Asal tahu saja, harga kontrak berjangka (future) batu bara di pasar ICE Newcastle (Australia) berada di posisi US$ 172,35/ton. Batu bara mencetak kenaikan 6,52% dalam sebulan terakhir secara point-to-point. Sejak akhir 2020 (year-to-date), harga melonjak 199,89%.
Ketiga, soal dua raksasa emiten tekstil, PBRX dan SRIL, yang masih berusaha keluar dari jerat penundaan kewajiban pembayaran utang (PKPU).

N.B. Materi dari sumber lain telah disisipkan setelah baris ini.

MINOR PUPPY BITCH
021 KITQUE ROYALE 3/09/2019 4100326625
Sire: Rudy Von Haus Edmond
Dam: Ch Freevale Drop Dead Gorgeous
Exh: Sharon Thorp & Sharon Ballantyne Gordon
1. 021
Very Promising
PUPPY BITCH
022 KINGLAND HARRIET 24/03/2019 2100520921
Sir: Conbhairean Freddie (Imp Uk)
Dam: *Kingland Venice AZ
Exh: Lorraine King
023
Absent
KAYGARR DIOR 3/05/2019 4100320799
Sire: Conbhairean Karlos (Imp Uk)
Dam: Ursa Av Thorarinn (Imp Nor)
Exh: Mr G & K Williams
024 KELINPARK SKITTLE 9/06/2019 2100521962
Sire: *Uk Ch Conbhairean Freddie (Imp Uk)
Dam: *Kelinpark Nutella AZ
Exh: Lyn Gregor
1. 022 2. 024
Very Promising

Saat ini, PBRX sedang menyelesaikan proses restrukturisasi yang masih terus berjalan, usai digugat pailit oleh PT Bank Maybank Indonesia Tbk (BNII).
"Perseroan juga terus melibatkan Maybank Indonesia dalam setiap komunikasi yang dibangun dengan bank-bank lenders sindikasi dan bilateral, sehubungan dengan skema restrukturisasi tersebut," jelas Pan Brothers dalam keterangannya pada 1 Oktober 2021, dikutip CNBC Indonesia, Jumat (29/10).
Adapun, Sritex baru-baru ini mendapat perpanjangan penundaan kewajiban pembayaran utang (PKPU) selama 77 hari sampai dengan 6 Desember 2021 mendatang.
Hal ini berdasarkan putusan Majelis Hakim Pengadilan Negeri Semarang dengan nomor perkara 12/Pdt.Sus-PKPU/2021/PN.Niaga.Smg, pada 20 September 2021.
Sebagai catatan, sebelumnya manajemen SRIL juga mengajukan perpanjangan proses PKPU selama 90 hari kepada kreditor di Singapura.